4.2 O DESAFIO: A TEORIA, A DOCÊNCIA E A DIVERSIDADE

Na construção do roteiro dos grupos focais, também foi incluída uma questão que motivava os educadores a apontar os principais desafios enfrentados no ingresso ao Projeto:

é um desafio trabalhar a teoria dentro de um espaço de educação popular dando a ela um valor de uso (BGF1).

um desafio que eu senti durante bastante tempo na minha entrada aqui no Alternativa é que quando você vem pra cá você não sabe muito bem o que é essa educação popular mas ao mesmo tempo você percebe que esse é um lugar diferente, você não sabe exatamente por que, geralmente num primeiro momento tu percebe que os alunos são diferentes e aí tu não sabe exatamente o que que é pra você fazer né…(AGF1).

Esse desafio inicial envolve duas questões principais: o desconhecimento sobre educação popular e como atuar nessa perspectiva e os estereótipos ligados à formação, e à trajetória escolar.
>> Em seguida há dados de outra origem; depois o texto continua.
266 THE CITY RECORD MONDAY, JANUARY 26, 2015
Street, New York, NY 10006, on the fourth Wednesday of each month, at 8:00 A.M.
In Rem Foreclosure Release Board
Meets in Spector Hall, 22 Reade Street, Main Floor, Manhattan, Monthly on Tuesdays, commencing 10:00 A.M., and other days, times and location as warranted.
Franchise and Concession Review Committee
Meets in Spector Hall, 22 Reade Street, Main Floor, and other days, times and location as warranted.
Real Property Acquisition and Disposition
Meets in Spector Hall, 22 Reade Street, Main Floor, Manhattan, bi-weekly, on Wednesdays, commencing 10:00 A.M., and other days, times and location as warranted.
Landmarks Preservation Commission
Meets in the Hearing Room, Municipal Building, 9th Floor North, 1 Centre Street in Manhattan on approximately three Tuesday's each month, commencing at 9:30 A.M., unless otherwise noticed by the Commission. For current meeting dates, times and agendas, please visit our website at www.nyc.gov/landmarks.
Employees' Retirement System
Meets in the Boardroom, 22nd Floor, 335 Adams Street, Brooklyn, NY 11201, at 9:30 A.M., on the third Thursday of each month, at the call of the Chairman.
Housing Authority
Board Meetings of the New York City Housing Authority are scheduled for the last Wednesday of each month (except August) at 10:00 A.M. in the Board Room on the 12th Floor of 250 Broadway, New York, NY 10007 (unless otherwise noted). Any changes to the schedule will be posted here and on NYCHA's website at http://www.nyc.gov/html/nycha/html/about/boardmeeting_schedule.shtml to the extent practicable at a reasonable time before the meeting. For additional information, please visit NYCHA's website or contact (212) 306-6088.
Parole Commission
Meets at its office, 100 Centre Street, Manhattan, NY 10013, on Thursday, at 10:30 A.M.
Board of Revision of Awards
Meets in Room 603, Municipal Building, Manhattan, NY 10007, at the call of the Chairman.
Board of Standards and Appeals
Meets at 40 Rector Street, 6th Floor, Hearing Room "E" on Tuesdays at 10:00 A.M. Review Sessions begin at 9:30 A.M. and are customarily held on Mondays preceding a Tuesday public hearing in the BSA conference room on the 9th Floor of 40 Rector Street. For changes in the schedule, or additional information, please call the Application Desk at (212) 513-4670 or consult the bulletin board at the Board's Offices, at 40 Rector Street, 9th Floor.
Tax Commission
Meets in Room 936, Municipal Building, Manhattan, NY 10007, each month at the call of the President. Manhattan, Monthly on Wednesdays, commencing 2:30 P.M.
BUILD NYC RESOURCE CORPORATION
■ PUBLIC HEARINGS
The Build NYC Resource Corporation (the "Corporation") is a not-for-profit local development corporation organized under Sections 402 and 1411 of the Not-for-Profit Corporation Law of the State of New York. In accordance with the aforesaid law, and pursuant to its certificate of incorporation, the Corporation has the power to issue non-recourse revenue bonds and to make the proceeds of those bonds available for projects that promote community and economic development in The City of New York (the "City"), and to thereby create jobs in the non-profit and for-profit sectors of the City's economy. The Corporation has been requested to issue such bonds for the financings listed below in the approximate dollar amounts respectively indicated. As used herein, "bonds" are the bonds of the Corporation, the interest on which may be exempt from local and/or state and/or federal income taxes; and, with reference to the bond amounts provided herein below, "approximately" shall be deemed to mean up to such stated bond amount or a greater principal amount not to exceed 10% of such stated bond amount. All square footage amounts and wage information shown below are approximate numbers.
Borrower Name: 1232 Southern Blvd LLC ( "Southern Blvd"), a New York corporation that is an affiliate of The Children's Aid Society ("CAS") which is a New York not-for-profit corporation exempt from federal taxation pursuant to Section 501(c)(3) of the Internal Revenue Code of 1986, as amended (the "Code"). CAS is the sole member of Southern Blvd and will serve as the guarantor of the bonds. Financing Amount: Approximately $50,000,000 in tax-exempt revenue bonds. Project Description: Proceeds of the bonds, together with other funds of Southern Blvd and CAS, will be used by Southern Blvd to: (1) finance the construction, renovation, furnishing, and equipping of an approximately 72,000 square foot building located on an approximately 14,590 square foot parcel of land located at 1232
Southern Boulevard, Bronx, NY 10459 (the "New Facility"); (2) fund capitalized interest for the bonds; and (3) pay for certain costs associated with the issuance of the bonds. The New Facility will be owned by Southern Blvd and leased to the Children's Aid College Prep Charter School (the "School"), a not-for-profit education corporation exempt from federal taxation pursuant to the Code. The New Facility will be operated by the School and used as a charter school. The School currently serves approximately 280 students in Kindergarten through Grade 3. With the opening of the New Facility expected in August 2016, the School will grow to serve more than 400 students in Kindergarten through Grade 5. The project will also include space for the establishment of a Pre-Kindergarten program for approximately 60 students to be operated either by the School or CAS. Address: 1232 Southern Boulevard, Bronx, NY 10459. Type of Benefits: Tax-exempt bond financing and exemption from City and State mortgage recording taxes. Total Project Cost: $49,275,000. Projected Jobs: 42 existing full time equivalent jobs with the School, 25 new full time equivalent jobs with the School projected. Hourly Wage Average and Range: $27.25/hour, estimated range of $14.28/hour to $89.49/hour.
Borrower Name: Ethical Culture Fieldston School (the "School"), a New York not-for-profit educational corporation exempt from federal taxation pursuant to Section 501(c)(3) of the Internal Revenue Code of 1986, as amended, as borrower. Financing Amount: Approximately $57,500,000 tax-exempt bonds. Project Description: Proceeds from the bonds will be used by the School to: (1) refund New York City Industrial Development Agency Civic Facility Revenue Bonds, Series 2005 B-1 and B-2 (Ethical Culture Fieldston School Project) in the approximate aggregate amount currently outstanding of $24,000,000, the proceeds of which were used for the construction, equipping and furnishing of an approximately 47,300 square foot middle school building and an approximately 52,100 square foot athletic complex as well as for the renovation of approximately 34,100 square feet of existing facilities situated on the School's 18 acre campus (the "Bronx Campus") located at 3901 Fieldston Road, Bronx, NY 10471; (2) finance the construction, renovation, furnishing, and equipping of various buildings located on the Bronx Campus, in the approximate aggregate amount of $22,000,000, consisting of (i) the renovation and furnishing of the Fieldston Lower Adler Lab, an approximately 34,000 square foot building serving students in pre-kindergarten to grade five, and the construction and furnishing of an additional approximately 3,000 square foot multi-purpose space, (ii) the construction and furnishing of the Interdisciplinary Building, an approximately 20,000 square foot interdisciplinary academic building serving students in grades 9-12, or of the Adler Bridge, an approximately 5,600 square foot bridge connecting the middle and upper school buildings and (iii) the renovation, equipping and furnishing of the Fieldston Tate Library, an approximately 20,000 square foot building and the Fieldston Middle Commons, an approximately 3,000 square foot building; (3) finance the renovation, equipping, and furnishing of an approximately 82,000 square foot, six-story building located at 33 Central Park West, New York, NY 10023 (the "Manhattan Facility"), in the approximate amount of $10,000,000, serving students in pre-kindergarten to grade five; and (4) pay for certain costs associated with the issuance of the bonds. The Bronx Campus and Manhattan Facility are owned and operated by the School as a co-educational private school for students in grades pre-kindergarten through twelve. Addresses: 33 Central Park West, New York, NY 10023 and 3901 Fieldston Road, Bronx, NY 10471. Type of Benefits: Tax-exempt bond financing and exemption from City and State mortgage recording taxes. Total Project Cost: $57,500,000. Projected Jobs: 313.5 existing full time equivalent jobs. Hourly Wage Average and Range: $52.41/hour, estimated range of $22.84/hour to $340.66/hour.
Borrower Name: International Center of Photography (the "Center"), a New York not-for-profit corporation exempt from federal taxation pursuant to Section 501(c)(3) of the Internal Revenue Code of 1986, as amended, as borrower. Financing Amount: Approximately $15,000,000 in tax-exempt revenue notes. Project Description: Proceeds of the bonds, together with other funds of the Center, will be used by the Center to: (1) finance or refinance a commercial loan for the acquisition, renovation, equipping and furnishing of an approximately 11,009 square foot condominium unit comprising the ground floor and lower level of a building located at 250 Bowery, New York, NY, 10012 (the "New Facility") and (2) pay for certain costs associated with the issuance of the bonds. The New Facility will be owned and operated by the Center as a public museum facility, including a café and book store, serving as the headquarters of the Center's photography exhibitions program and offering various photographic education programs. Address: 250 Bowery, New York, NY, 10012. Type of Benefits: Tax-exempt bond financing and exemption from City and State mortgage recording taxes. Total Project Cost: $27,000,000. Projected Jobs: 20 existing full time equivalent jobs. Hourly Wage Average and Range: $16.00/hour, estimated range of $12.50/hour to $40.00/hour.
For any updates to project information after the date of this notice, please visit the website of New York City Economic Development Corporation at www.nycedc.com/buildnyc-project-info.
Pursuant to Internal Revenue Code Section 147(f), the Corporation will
Entre os estereótipos herdados da trajetória escolar está a necessidade de “vencer o conteúdo”, muitas vezes priorizado em detrimento do aprendizado na educação formal, e a noção de que você só estará “preparado” para ensinar quando concluir o curso de formação, ou, ao menos, avançar mais no curso.

a grande dificuldade que eu tenho é de fazer alguma coisa que não seja o “decorem isso, vai cair na prova” como que eu tiro isso, que não é exatamente pra isso que a gente tá aqui apesar de ser pra isso que vocês estão aqui, como que eu faço pra lidar com isso (DGF1).

tem algo interessante também que tô aqui no meu segundo ano vai fechar né e ainda não me sinto segura pra fazer algumas coisas e como isso é louco, esse espaço tá aqui, os alunos estão aqui e eu ainda tenho muito medo de propor algumas coisas (CGF1).

por muito tempo eu tive uma resistência em vim pra cá por não me sentir pronta e por não ter domínio dessas questões que, com o tempo eu fui entender que não eram, não era a proposta que eu deveria trazer pra cá, por não condizer com a proposta de educação popular (BGF2).

eu acho que todo mundo passa por esse processo quando entra, pelo menos no Alternativa, que é aquele “o que é que eu tenho para contribuir com as pessoas?” “será que eu tenho algo a contribuir?” eu entrei no terceiro semestre, tu também, né, então tu tá muito no início do curso tu tá muito entendendo que caminhos tu vai andar dentro do próprio curso tipo pensar em contribuir algo num espaço de educação já é algo muito além disso né, então é isso que tu fica se perguntando e era isso o meu dilema e eu conversava com as pessoas mais antigas então eu acho que essa foi a primeira barreira pra mim e também a primeira revelação que tu entra aqui tu aprende muito mais às vezes do que tu ensina, do que tu passa pra alguém né, e é essa… quando cai a ficha disso assim é muito legal sabe talvez tipo e isso não é errado né, tipo, tu também pensar em tá aqui pelo teu próprio crescimento, enquanto educador, enquanto profissional na área de Psicologia, ou o que quer que seja né, eu acho que essa é foi a minha primeira barreira, sem dúvida.(AGF2).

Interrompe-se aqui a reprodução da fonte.